Serra (ES) – A desigualdade social no Brasil ultrapassa as barreiras da renda e se entranha nas estruturas de poder do Estado. Um relatório divulgado recentemente traz um diagnóstico alarmante sobre como a concentração de riqueza opera na prática: ao ocupar postos estratégicos na administração pública e no Legislativo, indivíduos com alto poder econômico conseguem influenciar a criação de normas e leis que protegem seus próprios privilégios, impedindo uma distribuição de recursos mais justa para o restante da população.
O estudo, que mergulha nas dinâmicas de poder e privilégio no país, indica que a democracia brasileira enfrenta um processo de captura por parte de elites que monopolizam recursos jurídicos e simbólicos. Esse fenômeno não é recente; ele é alimentado por uma formação histórica marcada pela escravidão e pela concentração fundiária, elementos que permitiram às classes dominantes se reorganizarem a cada ciclo de modernização, mantendo o controle sobre as decisões que afetam a vida coletiva.

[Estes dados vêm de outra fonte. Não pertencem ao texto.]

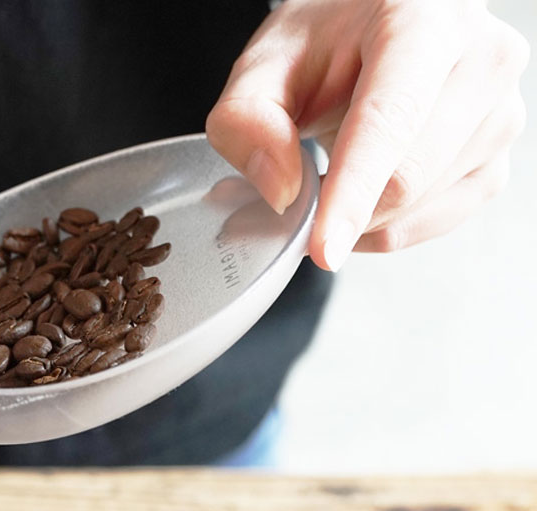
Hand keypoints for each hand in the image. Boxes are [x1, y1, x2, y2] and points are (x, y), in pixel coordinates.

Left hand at [206, 0, 528, 270]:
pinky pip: (438, 220)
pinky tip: (359, 199)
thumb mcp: (264, 64)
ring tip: (327, 175)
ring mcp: (499, 110)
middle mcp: (480, 59)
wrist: (376, 24)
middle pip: (409, 176)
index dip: (351, 194)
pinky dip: (385, 227)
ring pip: (422, 206)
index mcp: (423, 20)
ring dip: (360, 217)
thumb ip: (248, 120)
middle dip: (340, 209)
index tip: (323, 250)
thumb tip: (281, 191)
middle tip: (292, 200)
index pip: (389, 122)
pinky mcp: (497, 156)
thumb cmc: (326, 41)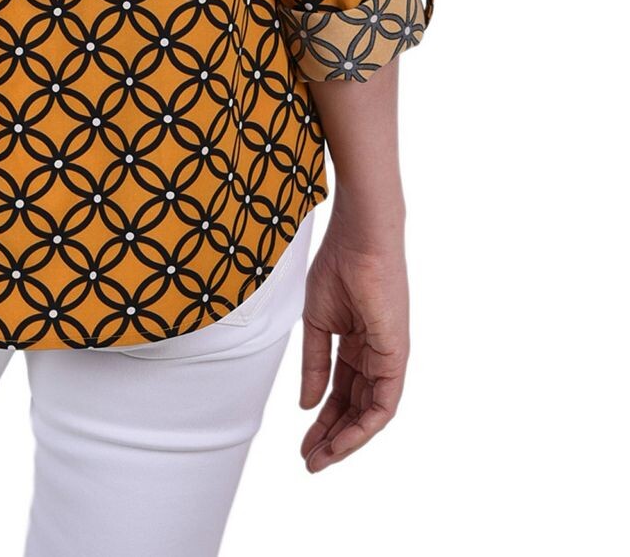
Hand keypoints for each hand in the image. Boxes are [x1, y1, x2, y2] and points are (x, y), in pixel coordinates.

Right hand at [298, 199, 409, 471]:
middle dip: (332, 437)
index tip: (303, 441)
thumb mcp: (316, 323)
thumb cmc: (338, 267)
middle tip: (310, 460)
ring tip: (321, 458)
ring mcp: (388, 358)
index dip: (322, 419)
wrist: (357, 238)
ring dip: (346, 440)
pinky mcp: (396, 356)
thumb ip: (315, 365)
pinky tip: (342, 439)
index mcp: (358, 345)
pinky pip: (384, 403)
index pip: (341, 393)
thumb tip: (307, 403)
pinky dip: (364, 425)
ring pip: (371, 413)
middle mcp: (376, 356)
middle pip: (355, 409)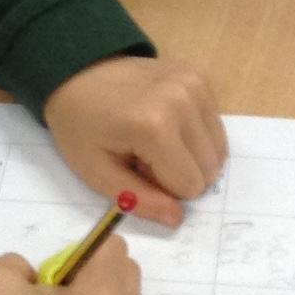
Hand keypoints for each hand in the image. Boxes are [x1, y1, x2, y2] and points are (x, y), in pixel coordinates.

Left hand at [42, 56, 226, 226]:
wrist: (77, 75)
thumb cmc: (81, 128)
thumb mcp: (98, 173)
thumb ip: (139, 200)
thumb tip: (177, 219)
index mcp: (154, 125)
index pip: (189, 185)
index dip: (162, 188)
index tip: (136, 168)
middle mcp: (182, 100)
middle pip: (208, 169)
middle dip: (179, 173)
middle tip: (144, 155)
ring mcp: (195, 84)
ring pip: (217, 150)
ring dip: (189, 156)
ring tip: (155, 140)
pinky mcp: (201, 78)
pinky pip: (215, 128)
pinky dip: (195, 136)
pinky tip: (167, 125)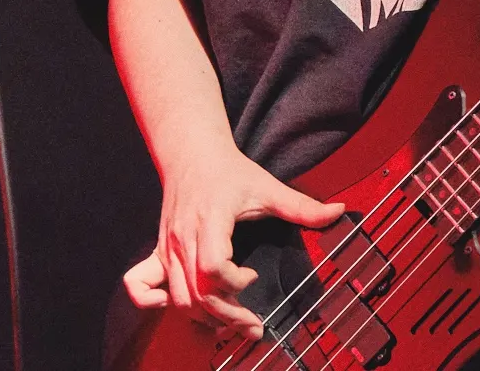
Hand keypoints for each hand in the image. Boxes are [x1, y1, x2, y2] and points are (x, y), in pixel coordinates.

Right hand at [123, 148, 344, 340]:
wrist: (191, 153)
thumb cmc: (228, 171)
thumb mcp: (267, 186)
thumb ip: (301, 205)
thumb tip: (339, 212)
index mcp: (210, 221)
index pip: (213, 267)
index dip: (235, 282)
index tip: (253, 276)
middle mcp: (184, 238)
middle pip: (197, 293)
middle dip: (227, 316)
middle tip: (253, 325)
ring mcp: (168, 247)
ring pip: (178, 298)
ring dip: (205, 317)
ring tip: (232, 321)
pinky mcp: (160, 252)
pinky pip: (141, 285)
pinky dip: (154, 303)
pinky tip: (185, 306)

Dados do Global Wealth Report 2026, elaborado pelo banco suíço UBS, colocam o Brasil em quarto lugar no ranking mundial de desigualdade patrimonial. Enquanto cerca de 386 mil brasileiros detêm status de milionários em dólar, a grande maioria da população adulta permanece na base da pirâmide, com um patrimônio médio limitado a 51 mil reais. Mesmo com a saída de 9 milhões de pessoas da linha da pobreza, a estrutura tributária continua penalizando mais os pobres do que os ricos, criando um sistema de blindagem que perpetua esse abismo social.
O ambiente digital tem sido um terreno fértil para essa concentração. Corporações de tecnologia e plataformas de apostas, as chamadas Big techs e Bets, exploram a ausência de regulamentação rigorosa para maximizar ganhos. O relatório ressalta que essas entidades, longe de serem apenas plataformas de entretenimento, atuam como mecanismos potentes de extração econômica e controle social, dificultando ainda mais o equilíbrio nas relações de poder.
O perfil de quem toma as decisões no Brasil é, conforme aponta o levantamento, predominantemente branco, masculino e rico. Essa disparidade fica explícita nos processos eleitorais. Nas eleições de 2024, apenas 13,2% dos municípios brasileiros foram conquistados por mulheres. No cenário nacional, a Câmara dos Deputados e o Senado seguem com uma representação feminina extremamente reduzida, o que demonstra que a política institucional falha em refletir a real diversidade da sociedade brasileira.
O dinheiro tem atuado como um filtro severo nas urnas. O estudo revela que, entre os candidatos ao Senado em 2022, nenhum dos postulantes que declararam patrimônio de até 100 mil reais foi eleito. Em contrapartida, os candidatos milionários, embora representassem 38% dos concorrentes, abocanharam 55% das vagas disponíveis. Isso sinaliza que o processo eleitoral funciona, em muitos casos, como uma triagem socioeconômica onde o patrimônio privado se traduz em vantagem competitiva imediata para a ocupação de mandatos.
Para os pesquisadores, a democracia sofre quando o poder econômico não apenas participa do debate público, mas impõe as condições materiais para que outros grupos sequer consigam se manifestar. Esse desequilíbrio cria um abismo entre a igualdade formal, garantida na Constituição, e a influência efetiva nas decisões estatais. Enquanto uma elite restrita detém os meios para financiar equipes técnicas e influenciar a agenda parlamentar, a maior parte da sociedade vê suas demandas serem preteridas em prol da manutenção de estruturas fiscais e políticas altamente concentradoras.
A reversão desse cenário depende de mudanças estruturais profundas. O relatório sugere quatro pilares fundamentais para o enfrentamento: a promoção de uma reforma tributária que priorize a transparência e a justiça, a proteção da participação política contra a contaminação de interesses corporativos, o incentivo real à representação da diversidade social no Congresso e o fortalecimento do controle social sobre os gastos e conselhos deliberativos. Sem enfrentar as raízes patrimoniais e raciais da desigualdade, qualquer ganho pontual corre o risco de ser anulado.